**Supplied passage:**
-.-.-
Hello Christian,
On Wed, 22 Jun 2005, Christian Hammers wrote:
Hello Michael
On 2005-06-22 Michael Horn wrote:
updating quagga it removes all (163k) routes from the kernel without
prompting - this leads to extreme suffering in real-world scenarios.
Eh? How exactly do you expect a server to get upgraded without getting
restarted? Or do you just mean it should just not delete the routes
when stopping?
is should ask the user if it should. possibly one could employ a way to do
the update only on the next restart of the demon.
The latter is explained with the fact that Quagga cannot know from which
daemon a route has been inserted once it is there and would have severy
problems when starting up with all routes alredy present because even if
e.g. ospfd would be shutdown, it cannot safely decide if a given route
may now be killed if that route had already been present when Quagga had
been started.
-.-.-
**Data under study:**

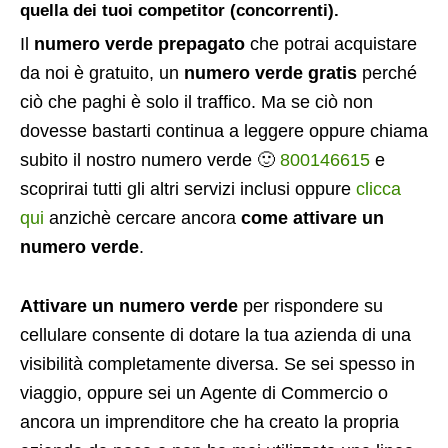
quella dei tuoi competitor (concorrenti).
Il
numero verde prepagato
che potrai acquistare
da noi è gratuito, un
numero verde gratis
perché
ciò che paghi è solo il traffico. Ma se ciò non
dovesse bastarti continua a leggere oppure chiama
subito il nostro numero verde 🙂
800146615
e
scoprirai tutti gli altri servizi inclusi oppure
clicca
qui
anzichè cercare ancora
come attivare un
numero verde
.
Attivare un numero verde
per rispondere su
cellulare consente di dotare la tua azienda di una
visibilità completamente diversa. Se sei spesso in
viaggio, oppure sei un Agente di Commercio o
ancora un imprenditore che ha creato la propria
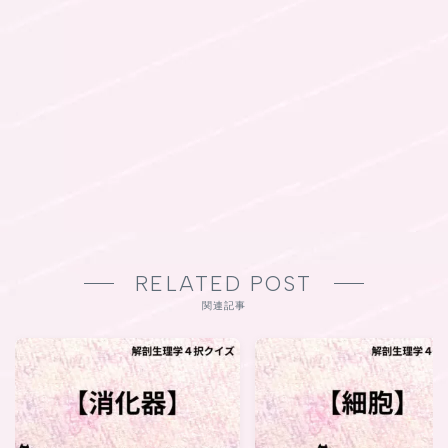
RELATED POST
関連記事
-.-.-
**Exercise requirements:**
a) Quote the Quagga message, beginning at the words that have "Eh? How exactly" and stopping after "been started.".
b) Answer these questions from the Quagga message:
(i) How many routes does updating quagga remove from the kernel?
(ii) On what date did Christian Hammers write?
(iii) Which daemon is named as an example of one that might be shut down?
c) State whether each statement agrees with the Quagga message:
(i) The update removes the routes only after prompting the user.
(ii) Quagga can tell which daemon inserted a route once it is there.
(iii) One suggestion is to carry out the update only on the next restart of the daemon.
The entries come from a different source than the Quagga message.

**Solutions to the tasks:**
a)
Eh? How exactly do you expect a server to get upgraded without getting
restarted? Or do you just mean it should just not delete the routes
when stopping?
is should ask the user if it should. possibly one could employ a way to do
the update only on the next restart of the demon.
The latter is explained with the fact that Quagga cannot know from which
daemon a route has been inserted once it is there and would have severy
problems when starting up with all routes alredy present because even if
e.g. ospfd would be shutdown, it cannot safely decide if a given route
may now be killed if that route had already been present when Quagga had
been started.

b)
(i) 163k routes.
(ii) Wed, 22 Jun 2005.
(iii) ospfd.

c)
(i) No: "it removes all (163k) routes from the kernel without prompting"
(ii) No: "Quagga cannot know from which daemon a route has been inserted once it is there"
(iii) Yes: "possibly one could employ a way to do the update only on the next restart of the demon"